The Azec Ruins (GFXBench) benchmark, which is one of the popular graphics performance tests among ARM SoC users, showed a result of 52.2 FPS for the Apple M3, which, compared to the predecessor M2 with 48.6 FPS, means an intergenerational shift in performance of only 7.4%. The fact that the performance measured on the M3 was the first to reach the world can still be considered a success, because the M3 Pro, which has fewer graphics blocks than its predecessor, could have done even worse.
Many media presented the integrated graphics architecture as the most significant intergenerational difference between the M3 generation and the M2, but at least this result does not indicate a greater difference than the slightly higher clocks of TSMC’s 3nm process compared to the original 5nm.

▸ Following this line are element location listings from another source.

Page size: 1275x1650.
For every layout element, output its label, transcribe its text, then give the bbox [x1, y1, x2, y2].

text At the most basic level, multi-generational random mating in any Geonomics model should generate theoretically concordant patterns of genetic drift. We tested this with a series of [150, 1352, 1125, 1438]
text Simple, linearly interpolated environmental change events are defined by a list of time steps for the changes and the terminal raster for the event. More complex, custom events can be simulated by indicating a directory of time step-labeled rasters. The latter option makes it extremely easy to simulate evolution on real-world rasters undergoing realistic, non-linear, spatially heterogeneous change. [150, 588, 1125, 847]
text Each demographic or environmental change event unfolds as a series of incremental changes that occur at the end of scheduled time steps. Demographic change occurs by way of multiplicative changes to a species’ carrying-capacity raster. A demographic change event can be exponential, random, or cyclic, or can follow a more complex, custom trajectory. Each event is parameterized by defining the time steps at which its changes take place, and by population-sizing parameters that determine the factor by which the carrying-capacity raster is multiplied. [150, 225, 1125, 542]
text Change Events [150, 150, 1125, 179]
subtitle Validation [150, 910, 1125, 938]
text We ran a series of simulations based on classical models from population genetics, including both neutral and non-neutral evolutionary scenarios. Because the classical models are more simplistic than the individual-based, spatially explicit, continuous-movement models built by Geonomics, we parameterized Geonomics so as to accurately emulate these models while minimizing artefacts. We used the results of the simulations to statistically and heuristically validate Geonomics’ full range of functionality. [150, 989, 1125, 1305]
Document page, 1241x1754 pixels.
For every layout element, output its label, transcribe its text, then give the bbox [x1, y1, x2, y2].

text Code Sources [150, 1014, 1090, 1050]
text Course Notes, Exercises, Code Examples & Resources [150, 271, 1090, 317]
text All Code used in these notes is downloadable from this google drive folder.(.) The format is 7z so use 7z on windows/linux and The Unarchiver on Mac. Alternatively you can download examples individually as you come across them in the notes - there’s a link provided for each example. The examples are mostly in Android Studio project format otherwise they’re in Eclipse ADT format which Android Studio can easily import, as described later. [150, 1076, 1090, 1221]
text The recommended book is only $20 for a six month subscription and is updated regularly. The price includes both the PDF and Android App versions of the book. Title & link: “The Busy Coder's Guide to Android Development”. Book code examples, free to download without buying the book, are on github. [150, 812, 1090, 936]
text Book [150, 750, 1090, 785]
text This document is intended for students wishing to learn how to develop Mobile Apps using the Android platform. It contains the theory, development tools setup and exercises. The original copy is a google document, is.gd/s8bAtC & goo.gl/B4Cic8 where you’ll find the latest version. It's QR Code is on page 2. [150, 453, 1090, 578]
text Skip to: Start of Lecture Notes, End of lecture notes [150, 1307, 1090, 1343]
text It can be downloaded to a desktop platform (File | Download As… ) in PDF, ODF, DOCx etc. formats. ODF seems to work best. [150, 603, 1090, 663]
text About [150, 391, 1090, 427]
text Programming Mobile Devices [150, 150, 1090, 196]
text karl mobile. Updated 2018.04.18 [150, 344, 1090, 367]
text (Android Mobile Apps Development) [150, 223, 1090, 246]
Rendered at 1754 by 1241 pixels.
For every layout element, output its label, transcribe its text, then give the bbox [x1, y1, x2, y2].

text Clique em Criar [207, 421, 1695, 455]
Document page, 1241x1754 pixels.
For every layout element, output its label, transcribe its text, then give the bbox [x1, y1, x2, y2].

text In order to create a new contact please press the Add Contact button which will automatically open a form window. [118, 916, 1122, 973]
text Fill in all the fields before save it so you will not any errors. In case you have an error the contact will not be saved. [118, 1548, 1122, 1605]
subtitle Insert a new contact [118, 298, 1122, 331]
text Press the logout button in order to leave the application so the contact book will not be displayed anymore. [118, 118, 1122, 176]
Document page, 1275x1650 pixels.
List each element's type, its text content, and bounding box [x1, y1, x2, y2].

The published architectural differences talk about new memory management, hardware support for RayTracing and Mesh Shaders. However, it seems that applications that do not use these two technologies (which are the majority in the Apple world) will not benefit significantly from the new architecture.
The Azec Ruins benchmark is one of those. And so passionate debates started in the discussions about this report, whether the low difference – rather than Apple’s hardware – is to blame for an inappropriately designed benchmark, which has been lacking an update for a long time. In the end, it seems that a very popular test until recently, which, despite its simplicity, does not reflect the reality of current games, will quite possibly start to fall out of favor among ARM SoC fans after many years.